霞流一『スカーフェイク 暗黒街の殺人』(原書房)が熱い。なんと九章構成の第三章以降がすべて“解決編”なのだ。
三つのギャング組織が勢力を争いながら支配している街。その組織の一つから他の組織に鞍替えした鮫肌の哲が殺された。現場は密室。三組織のボスたちは、警察にダミーの犯人を出頭させる一方で、真相究明を探偵・邪無吾に依頼した……。
この密室殺人は、特殊な展開となる。大物である鮫肌の哲を殺したのは自分だと主張する者が続出したのだ。かくして邪無吾は、彼らが主張する密室トリックを検証する羽目になる。それ故に読者は、フーダニットの大枠のなかに倒叙ものの密室ミステリがいくつも敷き詰められた構成を満喫できるのだ。特筆すべきは、邪無吾は、各人が語る“密室トリックの可否”ではなく、成立しうるその密室トリックについて“現場の証拠との矛盾の有無”を吟味するという点だ。読者にはその矛盾となる情報を予め提示してあるため、トリックそのものに加え、その不成立を証明する伏線の冴えという面でも推理の刺激を満喫できる仕掛けだ。もちろん大枠のフーダニットにも趣向が凝らされていて大満足。
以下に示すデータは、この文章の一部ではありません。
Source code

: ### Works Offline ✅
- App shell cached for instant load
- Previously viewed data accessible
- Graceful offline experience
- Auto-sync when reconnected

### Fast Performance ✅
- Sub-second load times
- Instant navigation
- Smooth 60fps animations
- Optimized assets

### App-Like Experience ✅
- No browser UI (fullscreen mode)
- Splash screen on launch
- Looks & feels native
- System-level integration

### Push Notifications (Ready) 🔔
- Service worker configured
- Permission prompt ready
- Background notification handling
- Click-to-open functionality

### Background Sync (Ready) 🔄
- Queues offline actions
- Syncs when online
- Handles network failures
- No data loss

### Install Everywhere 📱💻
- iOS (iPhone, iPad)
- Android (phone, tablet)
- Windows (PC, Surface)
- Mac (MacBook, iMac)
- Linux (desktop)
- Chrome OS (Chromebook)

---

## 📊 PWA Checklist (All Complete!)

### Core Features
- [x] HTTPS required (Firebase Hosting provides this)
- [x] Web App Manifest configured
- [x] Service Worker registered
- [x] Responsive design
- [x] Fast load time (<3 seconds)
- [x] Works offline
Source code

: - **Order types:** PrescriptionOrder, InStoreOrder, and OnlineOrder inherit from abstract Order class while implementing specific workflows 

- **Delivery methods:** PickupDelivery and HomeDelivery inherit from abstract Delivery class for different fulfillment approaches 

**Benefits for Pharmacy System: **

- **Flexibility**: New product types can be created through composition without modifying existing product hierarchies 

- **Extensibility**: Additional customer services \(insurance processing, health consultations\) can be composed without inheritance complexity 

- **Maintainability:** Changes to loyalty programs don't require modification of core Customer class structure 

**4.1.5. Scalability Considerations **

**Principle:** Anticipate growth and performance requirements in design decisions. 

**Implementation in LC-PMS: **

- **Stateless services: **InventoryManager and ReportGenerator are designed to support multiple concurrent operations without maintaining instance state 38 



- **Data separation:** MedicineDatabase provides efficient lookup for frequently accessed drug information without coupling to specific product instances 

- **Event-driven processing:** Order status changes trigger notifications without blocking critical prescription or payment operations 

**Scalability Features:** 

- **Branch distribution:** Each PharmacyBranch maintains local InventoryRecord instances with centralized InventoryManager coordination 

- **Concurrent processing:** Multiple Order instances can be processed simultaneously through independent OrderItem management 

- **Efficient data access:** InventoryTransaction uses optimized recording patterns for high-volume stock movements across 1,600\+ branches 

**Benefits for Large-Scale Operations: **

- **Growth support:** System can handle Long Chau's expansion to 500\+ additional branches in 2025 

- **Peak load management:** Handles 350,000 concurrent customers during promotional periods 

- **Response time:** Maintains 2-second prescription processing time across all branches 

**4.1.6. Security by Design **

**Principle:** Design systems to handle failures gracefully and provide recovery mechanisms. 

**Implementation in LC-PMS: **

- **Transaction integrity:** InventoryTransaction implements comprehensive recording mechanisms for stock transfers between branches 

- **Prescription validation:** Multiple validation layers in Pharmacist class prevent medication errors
阿津川辰海『最後のあいさつ』(光文社)も凝った構成だ。三十年前の事件――人気刑事ドラマの主演俳優が最終回直前に妻殺しの容疑で逮捕されたが、記者会見で“真犯人”を指摘して無罪を勝ち取る――と、当時と同様の手口で発生した現在の殺人事件について、ノンフィクション作家が取材を通じて真相を探るのである。この構成を用いて、著者は、役者であること、さらには名探偵であることについて深く掘り下げる。もちろん過去と現在を貫く驚愕とともに、だ。シンプルながら切れ味のよい密室トリックもあり、満足度は高い。
山口未桜『白魔の檻』(東京創元社)は、鮎川哲也賞受賞作『禁忌の子』の続篇。北海道の山奥の病院が濃霧に包まれるなか、一人の病院スタッフが変死体となって発見された。病院はその後の地震で発生した有毒ガスに囲まれて決定的に孤立。そんな状況下でも新たに斬首事件が……。強烈なサスペンスのなか、手掛かりを丹念に集めて謎解きを進める丁寧な推理が愉しめる。高評価を得た前作の読者も満足するであろう。ミステリとしての魅力に加え、事件発生から真相解明に至る流れのなかで、過疎地医療の問題点をしっかり認識できるように書かれている点にも好感を抱いた。